De acordo com a OIT, dois terços dos países para os quais havia dados oficiais disponíveis registraram essa realidade de queda de renda e a tendência é de que a crise pode ser ampliada. Os salários das mulheres e dos trabalhadores de baixa remuneração foram desproporcionalmente afetados pela crise.

No caso do Brasil, a entidade indica que houve um aumento dos salários médios em 5,2 pontos percentuais neste período. Mas isso não significa necessariamente uma boa notícia. De acordo com os técnicos da entidade, tal mudança é artificial e ocorreu por conta da demissão substancial de trabalhadores com salários mais baixos. Hoje, o desemprego atingiu 14%.

Assim, a média acabou sendo afetada por uma distorção, uma vez que essa renda mais baixa não foi mais incluída nos dados para os assalariados.

De acordo com a OIT e diante da distorção, os salários nominais no Brasil passaram, em média, de R$ 2288,00 no primeiro trimestre para R$ 2398,00 no segundo trimestre. Rosalia Vazquez-Alvarez, autora do informe, confirma que os dados do Brasil não são representativos, já que o país vive um aumento significativo do desemprego.

Para a entidade, tanto no Brasil como no restante da América Latina, a questão central hoje é a manutenção dos programas de ajuda emergencial. Nesta semana, o presidente Jair Bolsonaro indicou que tal operação não poderia ser mantida por muito mais tempo.

Para o diretor-geral da OIT, Guy Ryder, a grande questão que hoje governos devem considerar é a duração das medidas de resgate de salários e trabalhadores.

Segundo ele, o desembarque de uma vacina contra a covid-19 é uma boa notícia para a saúde. "Mas a vacina não resolve a questão do desemprego e da economia", alertou. Ele insistiu que governos precisam "fazer o que for necessário" para permitir que haja um apoio, principalmente às classes trabalhadoras.

Na entidade, as previsões indicam ainda que, no segundo semestre de 2020 e em 2021, haverá uma pressão sobre os salários. Ryder, portanto, alertou para os riscos de um fim precipitado dos mecanismos de apoio e subsídios para o pagamento de salários.

"Teremos ainda muita turbulência e incerteza", disse. Para ele, a recuperação da economia e da renda de milhões de pessoas será "dura e longa".

Covid deixará um mundo mais desigual

Nos países onde foram tomadas fortes medidas para preservar o emprego, os efeitos da crise foram sentidos principalmente como quedas nos salários e não como perdas maciças de empregos.

Mas nem todos viram os efeitos da crise da mesma forma. Estimativas baseadas em uma amostra de 28 países europeus constatam que, sem os subsídios salariais, as mulheres teriam perdido 8,1% de seus salários no segundo trimestre de 2020, em comparação com 5,4% para os homens.

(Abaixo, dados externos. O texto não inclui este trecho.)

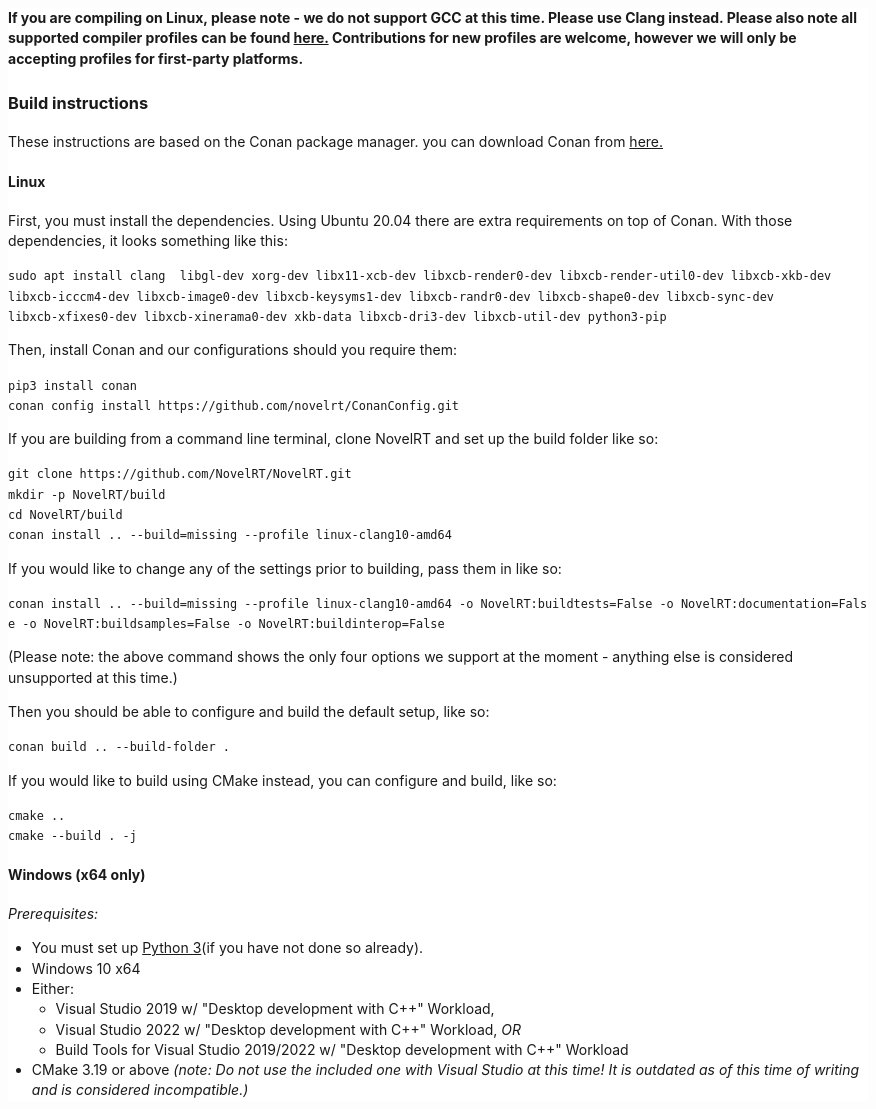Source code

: **If you are compiling on Linux, please note - we do not support GCC at this time. Please use Clang instead. Please also note all supported compiler profiles can be found [here.](https://github.com/novelrt/ConanConfig) Contributions for new profiles are welcome, however we will only be accepting profiles for first-party platforms.**

### Build instructions

These instructions are based on the Conan package manager. you can download Conan from [here.](https://conan.io/)

#### Linux
First, you must install the dependencies. Using Ubuntu 20.04 there are extra requirements on top of Conan. With those dependencies, it looks something like this:
```
sudo apt install clang  libgl-dev xorg-dev libx11-xcb-dev libxcb-render0-dev libxcb-render-util0-dev libxcb-xkb-dev 
libxcb-icccm4-dev libxcb-image0-dev libxcb-keysyms1-dev libxcb-randr0-dev libxcb-shape0-dev libxcb-sync-dev 
libxcb-xfixes0-dev libxcb-xinerama0-dev xkb-data libxcb-dri3-dev libxcb-util-dev python3-pip 
```

Then, install Conan and our configurations should you require them:
```
pip3 install conan
conan config install https://github.com/novelrt/ConanConfig.git
```

If you are building from a command line terminal, clone NovelRT and set up the build folder like so:
```
git clone https://github.com/NovelRT/NovelRT.git
mkdir -p NovelRT/build
cd NovelRT/build
conan install .. --build=missing --profile linux-clang10-amd64
```

If you would like to change any of the settings prior to building, pass them in like so:
```
conan install .. --build=missing --profile linux-clang10-amd64 -o NovelRT:buildtests=False -o NovelRT:documentation=False -o NovelRT:buildsamples=False -o NovelRT:buildinterop=False
```
(Please note: the above command shows the only four options we support at the moment - anything else is considered unsupported at this time.)


Then you should be able to configure and build the default setup, like so:
```
conan build .. --build-folder .
```

If you would like to build using CMake instead, you can configure and build, like so:
```
cmake ..
cmake --build . -j
```

#### Windows (x64 only)
_Prerequisites:_
- You must set up [Python 3](https://docs.python.org/3/using/windows.html#the-full-installer)(if you have not done so already).
- Windows 10 x64
- Either:
  - Visual Studio 2019 w/ "Desktop development with C++" Workload,
  - Visual Studio 2022 w/ "Desktop development with C++" Workload,
  _OR_
  - Build Tools for Visual Studio 2019/2022 w/ "Desktop development with C++" Workload
- CMake 3.19 or above
_(note: Do not use the included one with Visual Studio at this time! It is outdated as of this time of writing and is considered incompatible.)_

"A crise também afetou os trabalhadores com salários mais baixos. Aqueles que exercem profissões menos qualificadas perderam mais horas de trabalho do que os empregos gerenciais e profissionais com salários mais altos", diz a OIT.

Usando dados do grupo de 28 países europeus, o relatório mostra que, sem subsídios temporários, os 50% dos trabalhadores com salários mais baixos teriam perdido cerca de 17,3% de seus salários.

Para Guy Ryder, Diretor-Geral da OIT, um dos impactos dessa realidade deve ser o crescimento da desigualdade, ameaçando deixar como legado da crise uma maior pobreza e instabilidade social e econômica que seriam "devastadores".

"Sem subsídios, o montante médio dos salários perdidos em todos os grupos teria sido de 6,5%. Entretanto, os subsídios salariais compensaram 40% deste montante", diz a OIT.

"Nossa estratégia de recuperação deve ser centrada no ser humano. Precisamos de políticas salariais adequadas que levem em conta a sustentabilidade dos empregos e das empresas, e também enfrentem as desigualdades e a necessidade de sustentar a demanda". Se quisermos construir um futuro melhor, devemos também lidar com algumas perguntas desconfortáveis sobre por que empregos com alto valor social, como cuidadores e professores, estão muitas vezes ligados a baixos salários".